The idea of the “tropics” dates to the 15th century, when Spanish and Anglo-European explorers, writers, and photographers in the 19th century represented these regions as virgin paradises or dangerous territories, inhabited by peoples perceived as “primitive.” Consequently, the tropics have been reduced to a narrow set of images shaped by colonial legacies and commercial interests with exoticized environmental and cultural portrayals in media and popular culture today. This visual and cultural distortion extends beyond actual tropical geographies. Through a process of “tropicalization,” non-tropical places have been manipulated to conform to the visual tropes of “tropicality,” suggesting that any space can be molded to fit the fantasy.
Joiri Minaya: Unseeing the Tropics at the Museum brings together artwork by the acclaimed New York City-born and based Dominican artist with objects from the Syracuse University Art Museum collection. It encourages reconsideration of the layers of historical and contemporary misrepresentation that shape our perception of tropical regions. Through these comparisons, the exhibition invites an “unseeing” of the tropics by revealing how nature, landscape, culture, gender, and race have been historically constructed and deployed as tropes in visual culture.

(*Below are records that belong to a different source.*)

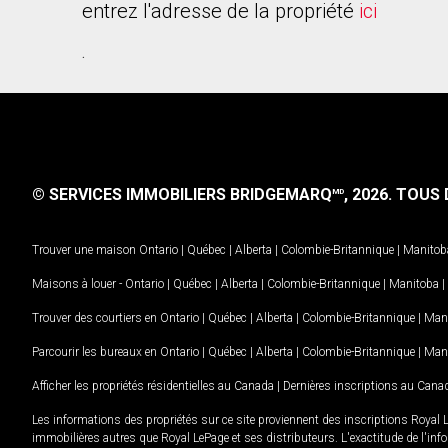
entrez l'adresse de la propriété
ici
.
© SERVICES IMMOBILIERS BRIDGEMARQ
, 2026.
TOUS D
MD
Trouver une maison
Ontario
|
Québec
|
Alberta
|
Colombie-Britannique
|
Manitob
Maisons à louer -
Ontario
|
Québec
|
Alberta
|
Colombie-Britannique
|
Manitoba
|
Trouver des courtiers en
Ontario
|
Québec
|
Alberta
|
Colombie-Britannique
|
Man
Parcourir les bureaux en
Ontario
|
Québec
|
Alberta
|
Colombie-Britannique
|
Man
Afficher les propriétés résidentielles au Canada
|
Dernières inscriptions au Cana
Les informations des propriétés sur ce site proviennent des inscriptions Royal 
immobilières autres que Royal LePage et ses distributeurs. L'exactitude de l'info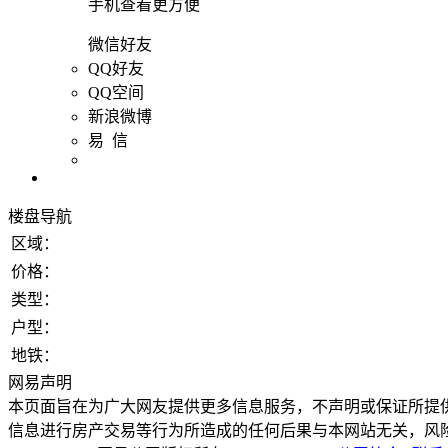
手机查看更方便
微信好友
QQ好友
QQ空间
新浪微博
易 信
楼盘导航
区域：
价格：
类型：
户型：
地铁：
网易声明
本页面旨在为广大网友提供更多信息服务，不声明或保证所提
信息进行房产交易等行为所造成的任何后果与本网站无关，风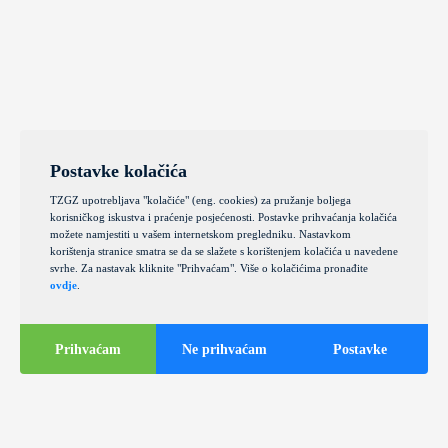
Postavke kolačića
TZGZ upotrebljava "kolačiće" (eng. cookies) za pružanje boljega
korisničkog iskustva i praćenje posjećenosti. Postavke prihvaćanja kolačića
možete namjestiti u vašem internetskom pregledniku. Nastavkom
korištenja stranice smatra se da se slažete s korištenjem kolačića u navedene
svrhe. Za nastavak kliknite "Prihvaćam". Više o kolačićima pronađite
ovdje
.
Prihvaćam
Ne prihvaćam
Postavke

This exhibition is curated by Cristina E. Pardo Porto, assistant professor of Latinx literatures and cultures in the Department of Languages, Literatures and Linguistics. Generous support for this exhibition is provided by Centro de Estudio Hispánicos; Latino-Latin American Studies; and the Department of Languages, Literatures and Linguistics in the College of Arts and Sciences; and the Program on Latin America and The Caribbean (PLACA) in the Maxwell School of Citizenship and Public Affairs.
About the artist
Joiri Minaya (born 1990) is a Dominican-United Statesian multidisciplinary artist whose recent works focus on destabilizing historic and contemporary representations of an imagined tropical identity.
Minaya attended the Escuela Nacional de Artes Visuales in Santo Domingo (2009), Altos de Chavón School of Design (2011) and Parsons the New School for Design (2013). She has participated in residencies at Skowhegan School of Painting and Sculpture, Guttenberg Arts, Smack Mellon, the Bronx Museum’s AIM Program and the NYFA Mentoring Program for Immigrant Artists, Red Bull House of Art, the Lower East Side Printshop, ISCP, Art Omi, Vermont Studio Center, New Wave, Silver Art Projects and Fountainhead.
She has received awards, fellowships and grants from NYSCA / NYFA, Jerome Hill, Artadia, the BRIC’s Colene Brown Art Prize, Socrates Sculpture Park, the Joan Mitchell Foundation, the Rema Hort Mann Foundation, the Nancy Graves Foundation, amongst other organizations. Minaya’s work is in the collections of the Santo Domingo Museo de Arte Moderno, the Centro León Jiménes, the Kemper Museum, El Museo del Barrio and several private collections.